Aún arrancados al insecto esos órganos, conservan la facultad luminosa durante algún tiempo, y lo mismo secados y pulverizados, a condición de bañarlos con un poco de agua pura.

Los filibusteros proseguían su rápida marcha; metiéndose sin vacilar por entre la manigua, pasando bajo los espesos grupos de lianas, deslizándose por entre las raíces, que formaban inextricables redes, o saltando y dejándose escurrir por los troncos de los árboles tumbados por decrepitud o por los rayos.

Los tiros de fusil habían cesado. Sin embargo, oíanse en lontananza gritos que lanzaban, probablemente, los indios de alguna tribu. Ya cesaban, ya resonaban más agudos, para volver a extinguirse de nuevo.

Parecía como si hubiera terminado una batalla y la tribu acampase en algún obscuro rincón de la floresta, quizás para festejar la victoria, o para reunirse con objeto de celebrar alguno de los monstruosos banquetes a que estaban acostumbrados los indios de Venezuela en aquella época, y especialmente los caribes y arawakos, que devoraban a los prisioneros y a los muertos en el combate.

El catalán avanzaba presuroso, empujado por el deseo de saber qué suerte habían tenido sus compatriotas. Del Gobernador no se preocupaba, aun cuando en el fondo de su corazón no le hubiera disgustado encontrarle muerto o de otro modo peor, asado, por ejemplo; pero en lo tocante a sus camaradas, ya era otra cosa. Así, pues, precipitaba la marcha, con la esperanza de poder llegar a tiempo para socorrerlos, porque temía que hubiese caído alguno en manos de aquellos antropófagos.

Resonaban ya los gritos a corta distancia, cuando Carmaux, que marchaba al lado del catalán, al levantar la vista para evitar unas lianas, tropezó con una masa inerte, y cayó en tierra de tan mala manera, que aplastó los cucuyos que llevaba en las hebillas.

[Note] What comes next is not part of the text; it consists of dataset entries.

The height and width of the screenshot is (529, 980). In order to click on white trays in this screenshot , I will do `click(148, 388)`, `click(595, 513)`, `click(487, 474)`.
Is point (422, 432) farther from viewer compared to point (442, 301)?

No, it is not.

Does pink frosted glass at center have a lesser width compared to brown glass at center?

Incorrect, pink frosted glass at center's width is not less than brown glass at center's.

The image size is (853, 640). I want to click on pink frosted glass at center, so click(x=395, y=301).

—¡Cuerpo de un cañón! —exclamó levantándose a toda prisa—. ¿Qué es eso? ¡Relámpagos! ¡Un muerto!

—¡Un muerto! —exclamaron el catalán y el Corsario inclinándose hacia el suelo.

—¡Miren ustedes!

Entre las hojas secas y las raíces yacía un indio de elevada estatura, con la cabeza adornada con plumas de ará y vestido con una camiseta de color azul obscuro. Tenía la cabeza rota por un tajo de espada, y el pecho, agujereado de un balazo. Debían de haberlo matado hacía muy poco tiempo, porque todavía le corría sangre de ambas heridas.

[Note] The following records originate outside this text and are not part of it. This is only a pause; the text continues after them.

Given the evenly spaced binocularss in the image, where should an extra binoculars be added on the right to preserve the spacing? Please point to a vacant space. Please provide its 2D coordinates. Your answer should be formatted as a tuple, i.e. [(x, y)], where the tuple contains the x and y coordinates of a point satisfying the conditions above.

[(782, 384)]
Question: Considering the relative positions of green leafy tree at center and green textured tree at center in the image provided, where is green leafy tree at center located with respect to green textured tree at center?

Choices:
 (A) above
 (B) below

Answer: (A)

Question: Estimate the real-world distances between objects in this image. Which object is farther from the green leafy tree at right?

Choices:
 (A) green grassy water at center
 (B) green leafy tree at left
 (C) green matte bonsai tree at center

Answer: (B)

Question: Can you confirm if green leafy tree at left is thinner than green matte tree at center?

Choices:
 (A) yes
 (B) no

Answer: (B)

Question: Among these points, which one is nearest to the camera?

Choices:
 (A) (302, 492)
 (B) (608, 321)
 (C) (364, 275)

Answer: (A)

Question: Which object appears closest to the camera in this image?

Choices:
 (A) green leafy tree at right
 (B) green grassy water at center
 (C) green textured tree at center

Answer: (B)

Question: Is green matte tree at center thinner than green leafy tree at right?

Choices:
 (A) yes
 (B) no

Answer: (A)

—¡Por lo visto, ha sido aquí el encuentro! —dijo el catalán.

—¡Si! —afirmó Wan Stiller—. Veo algunas mazas, y clavadas en los troncos de los árboles, multitud de flechas.

—¡Veamos si hay por aquí tendido alguno de mis camaradas! —dijo con cierta emoción el catalán.

—¡Es perder el tiempo! —contestó Carmaux—. Si ha sido herido alguno, A estas horas estarán disponiéndose a condimentarlo.

—Puede haberse escondido algún herido.

—¡Buscad! —dijo el Corsario.

El catalán, el negro y Wan Stiller registraron las matas cercanas llamando en voz baja, sin obtener respuesta. En cambio, hallaron en medio de la maleza otro indio que había recibido dos balazos en dirección del corazón, y cerca, algunas mazas y arcos y un haz de flechas.

Convencidos de que allí no había ser viviente alguno, volvieron a emprender el camino. Se oían muy cerca los gritos de la tribu, y los filibusteros calcularon que con una marcha rápida llegarían al campamento de los antropófagos antes de un cuarto de hora.

Realmente, parecía que los arawakos celebraban una victoria, porque entre los gritos se oían algunas flautas que tocaban aires alegres.

Ya habían atravesado los filibusteros la parte más espesa de la selva cuando, a través de las hojas, vieron una luz vivísima que se reflejaba en las alturas.

—¿Son los indios? —preguntó deteniéndose el Corsario.

—Sí —dijo el catalán.

—¿Están acampados en derredor del fuego?

—Sí. Pero ¿qué será lo que guisan en aquella hoguera? —dijo el catalán muy emocionado.

—¿Algún prisionero quizás?

—¡Mucho lo temo, señor!

—¡Canallas! —murmuró el Corsario, que experimentó un vivo estremecimiento—. ¡Venid, amigos; vamos a ver si Wan Guld ha huido de la muerte, o si ha encontrado aquí el castigo de sus delitos!